Sarah thought that knowing the solution to a problem was the same thing as solving it. “I know I need to be more tolerant and accepting of my husband,” she stated, “so I’ll just do that. I’ll be more patient and accepting of him.” But Sarah didn’t succeed. She would forget her resolution or, when she remembered it, her tolerance would last about five minutes. “I’m beginning to think that I just can’t live with him,” she would repeatedly say in exasperation.

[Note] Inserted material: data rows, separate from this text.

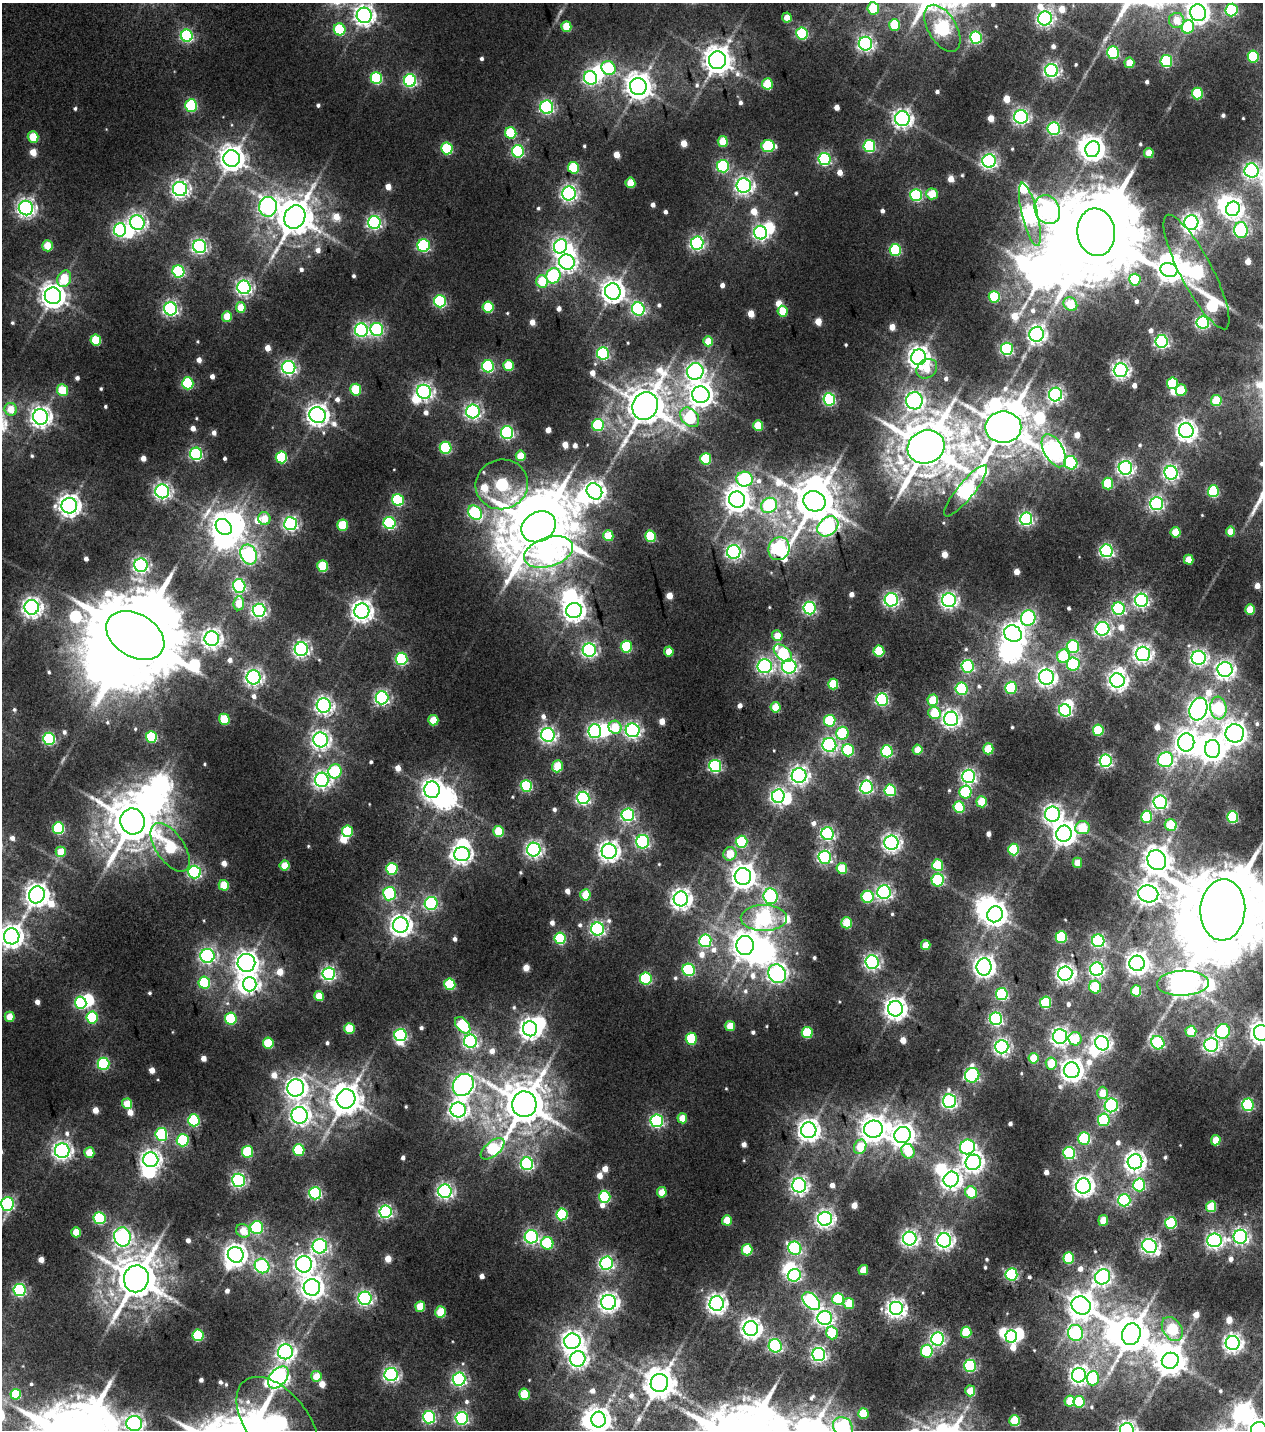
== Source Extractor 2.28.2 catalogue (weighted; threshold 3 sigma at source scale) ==
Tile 6 of 4 x 4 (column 2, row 2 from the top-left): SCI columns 1565-2825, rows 3090-4517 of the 5576 x 6577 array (HDU 1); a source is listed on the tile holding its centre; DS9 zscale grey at full resolution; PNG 1265 x 1432 px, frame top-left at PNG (2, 3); each listed source drawn as its Kron ellipse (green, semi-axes under 4 px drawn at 4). Nothing masked; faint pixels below the display range render black.
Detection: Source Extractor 2.28.2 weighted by HDU 2 'WHT'; one run over the whole footprint, this tile lists its part. Background 0.0109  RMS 0.0057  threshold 0.0257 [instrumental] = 3 sigma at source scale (4.5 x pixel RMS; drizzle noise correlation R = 1.50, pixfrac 1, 0.0396/0.0396 arcsec/px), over >= 5 px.
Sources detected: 759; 7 too faint to see at this stretch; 48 inside a brighter object's white glare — neither listed nor drawn; of the other 704, all 500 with FLUX_AUTO >= 9.85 (the completeness limit of this list) listed and drawn (204 fainter detections not listed), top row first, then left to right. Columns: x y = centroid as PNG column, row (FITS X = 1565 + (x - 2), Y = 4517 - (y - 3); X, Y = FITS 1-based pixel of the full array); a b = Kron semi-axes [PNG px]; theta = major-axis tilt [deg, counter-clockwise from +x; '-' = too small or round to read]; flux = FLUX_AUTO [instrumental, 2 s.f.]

Sarah knew the answer to improving her marriage, but she was unprepared to implement it. She tried to change her outer behavior without changing her inner attitudes. She wanted to impose change rather than undergo change. You see a similar type of perspective in New Age and New Thought philosophies. Don’t think about what you are, or what you don’t like. Don’t wrestle with your shadow. Focus on what you want to be. Imagine that you are already living the life you want to live and it will soon be yours. And then people get frustrated that they continue to be the people they don’t want to be. Those nagging traits and tendencies just keep on nagging.
Why does this happen? It happens because nothing changes if nothing changes. Unconscious attitudes and values cannot just be swept away with good intentions, positive thinking, or an iron will. Unless things change deep down, outer change will be fleeting, inconsistent, deceptive, and ultimately sabotaged. There is no rainbow bridge over the swamp; you’ve got to walk through it. You’ve got to look your shadow in the face and wrestle with the emotions, attitudes, and unconscious goals that drive your behavior from below. Unless change occurs here, real change doesn’t occur.